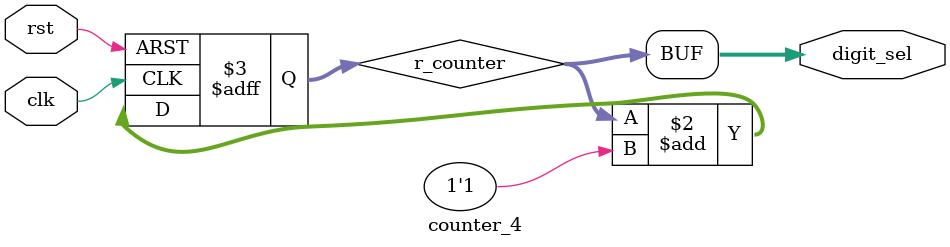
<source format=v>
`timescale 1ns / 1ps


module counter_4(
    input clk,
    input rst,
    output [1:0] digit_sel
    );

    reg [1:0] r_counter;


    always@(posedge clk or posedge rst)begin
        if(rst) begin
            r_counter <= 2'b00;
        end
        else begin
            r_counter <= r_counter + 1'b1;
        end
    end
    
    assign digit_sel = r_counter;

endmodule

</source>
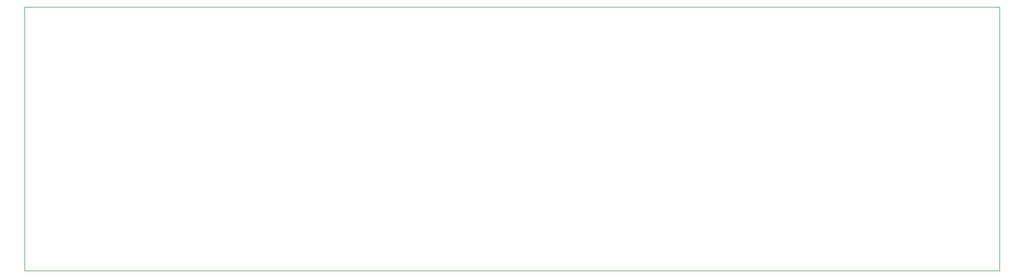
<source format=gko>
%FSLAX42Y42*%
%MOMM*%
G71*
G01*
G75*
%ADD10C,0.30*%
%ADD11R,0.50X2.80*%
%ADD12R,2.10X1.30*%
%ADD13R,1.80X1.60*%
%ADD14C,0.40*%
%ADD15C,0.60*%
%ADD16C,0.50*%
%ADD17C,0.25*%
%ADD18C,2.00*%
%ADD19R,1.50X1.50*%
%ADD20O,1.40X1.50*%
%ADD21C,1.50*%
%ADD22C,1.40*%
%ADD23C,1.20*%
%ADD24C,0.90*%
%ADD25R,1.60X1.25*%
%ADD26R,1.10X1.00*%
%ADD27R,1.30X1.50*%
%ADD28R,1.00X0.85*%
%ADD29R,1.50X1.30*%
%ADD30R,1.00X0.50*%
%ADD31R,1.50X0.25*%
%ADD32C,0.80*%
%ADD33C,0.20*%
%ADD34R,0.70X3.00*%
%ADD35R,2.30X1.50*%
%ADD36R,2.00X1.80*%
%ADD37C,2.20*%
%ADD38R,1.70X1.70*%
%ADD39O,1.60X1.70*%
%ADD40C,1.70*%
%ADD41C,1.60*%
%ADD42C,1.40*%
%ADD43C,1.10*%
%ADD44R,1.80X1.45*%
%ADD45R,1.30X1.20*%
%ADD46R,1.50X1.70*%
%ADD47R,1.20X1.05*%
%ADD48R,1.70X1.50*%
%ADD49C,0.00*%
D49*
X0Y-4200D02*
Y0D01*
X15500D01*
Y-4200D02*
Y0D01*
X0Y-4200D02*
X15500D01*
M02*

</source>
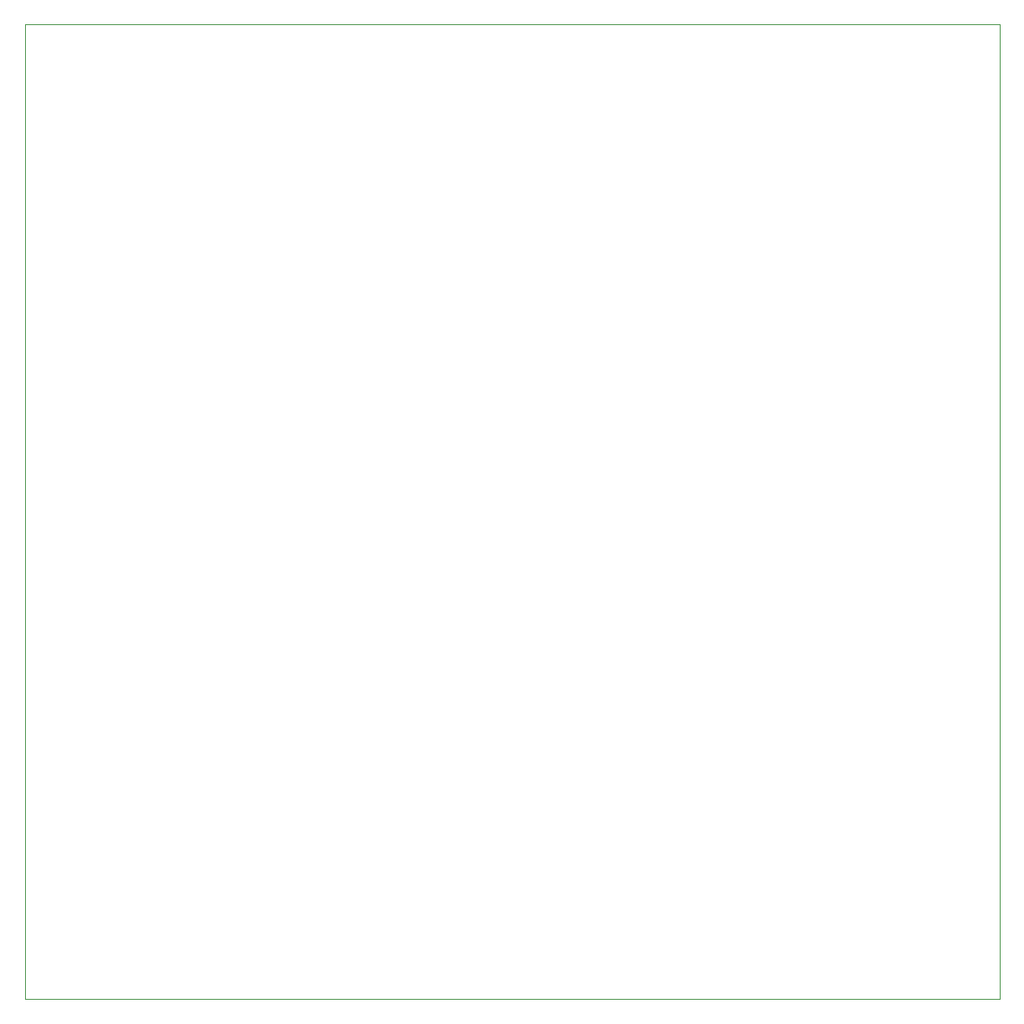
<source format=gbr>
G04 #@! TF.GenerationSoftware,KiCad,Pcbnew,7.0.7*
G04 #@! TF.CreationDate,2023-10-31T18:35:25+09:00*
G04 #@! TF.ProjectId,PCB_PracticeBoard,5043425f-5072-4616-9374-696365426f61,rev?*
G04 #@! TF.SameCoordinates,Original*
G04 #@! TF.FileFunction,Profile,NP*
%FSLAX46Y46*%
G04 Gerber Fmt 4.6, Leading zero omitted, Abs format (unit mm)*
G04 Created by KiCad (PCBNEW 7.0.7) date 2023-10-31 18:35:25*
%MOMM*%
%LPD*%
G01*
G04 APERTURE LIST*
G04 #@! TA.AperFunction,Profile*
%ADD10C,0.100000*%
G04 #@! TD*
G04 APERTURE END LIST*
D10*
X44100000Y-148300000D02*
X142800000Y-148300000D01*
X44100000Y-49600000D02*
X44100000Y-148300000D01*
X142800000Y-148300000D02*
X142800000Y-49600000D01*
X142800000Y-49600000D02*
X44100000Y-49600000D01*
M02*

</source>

▶ WHAT YOU SHOULD DO:
Exact copy, no pictures: reproduce every entry shown above.

▶ TASK SOLUTION:
<source format=v>
`timescale 1ns / 1ps


module counter_4(
    input clk,
    input rst,
    output [1:0] digit_sel
    );

    reg [1:0] r_counter;


    always@(posedge clk or posedge rst)begin
        if(rst) begin
            r_counter <= 2'b00;
        end
        else begin
            r_counter <= r_counter + 1'b1;
        end
    end
    
    assign digit_sel = r_counter;

endmodule

</source>
<source format=gko>
%FSLAX42Y42*%
%MOMM*%
G71*
G01*
G75*
%ADD10C,0.30*%
%ADD11R,0.50X2.80*%
%ADD12R,2.10X1.30*%
%ADD13R,1.80X1.60*%
%ADD14C,0.40*%
%ADD15C,0.60*%
%ADD16C,0.50*%
%ADD17C,0.25*%
%ADD18C,2.00*%
%ADD19R,1.50X1.50*%
%ADD20O,1.40X1.50*%
%ADD21C,1.50*%
%ADD22C,1.40*%
%ADD23C,1.20*%
%ADD24C,0.90*%
%ADD25R,1.60X1.25*%
%ADD26R,1.10X1.00*%
%ADD27R,1.30X1.50*%
%ADD28R,1.00X0.85*%
%ADD29R,1.50X1.30*%
%ADD30R,1.00X0.50*%
%ADD31R,1.50X0.25*%
%ADD32C,0.80*%
%ADD33C,0.20*%
%ADD34R,0.70X3.00*%
%ADD35R,2.30X1.50*%
%ADD36R,2.00X1.80*%
%ADD37C,2.20*%
%ADD38R,1.70X1.70*%
%ADD39O,1.60X1.70*%
%ADD40C,1.70*%
%ADD41C,1.60*%
%ADD42C,1.40*%
%ADD43C,1.10*%
%ADD44R,1.80X1.45*%
%ADD45R,1.30X1.20*%
%ADD46R,1.50X1.70*%
%ADD47R,1.20X1.05*%
%ADD48R,1.70X1.50*%
%ADD49C,0.00*%
D49*
X0Y-4200D02*
Y0D01*
X15500D01*
Y-4200D02*
Y0D01*
X0Y-4200D02*
X15500D01*
M02*

</source>
<source format=gbr>
G04 #@! TF.GenerationSoftware,KiCad,Pcbnew,7.0.7*
G04 #@! TF.CreationDate,2023-10-31T18:35:25+09:00*
G04 #@! TF.ProjectId,PCB_PracticeBoard,5043425f-5072-4616-9374-696365426f61,rev?*
G04 #@! TF.SameCoordinates,Original*
G04 #@! TF.FileFunction,Profile,NP*
%FSLAX46Y46*%
G04 Gerber Fmt 4.6, Leading zero omitted, Abs format (unit mm)*
G04 Created by KiCad (PCBNEW 7.0.7) date 2023-10-31 18:35:25*
%MOMM*%
%LPD*%
G01*
G04 APERTURE LIST*
G04 #@! TA.AperFunction,Profile*
%ADD10C,0.100000*%
G04 #@! TD*
G04 APERTURE END LIST*
D10*
X44100000Y-148300000D02*
X142800000Y-148300000D01*
X44100000Y-49600000D02*
X44100000Y-148300000D01*
X142800000Y-148300000D02*
X142800000Y-49600000D01*
X142800000Y-49600000D02*
X44100000Y-49600000D01*
M02*

</source>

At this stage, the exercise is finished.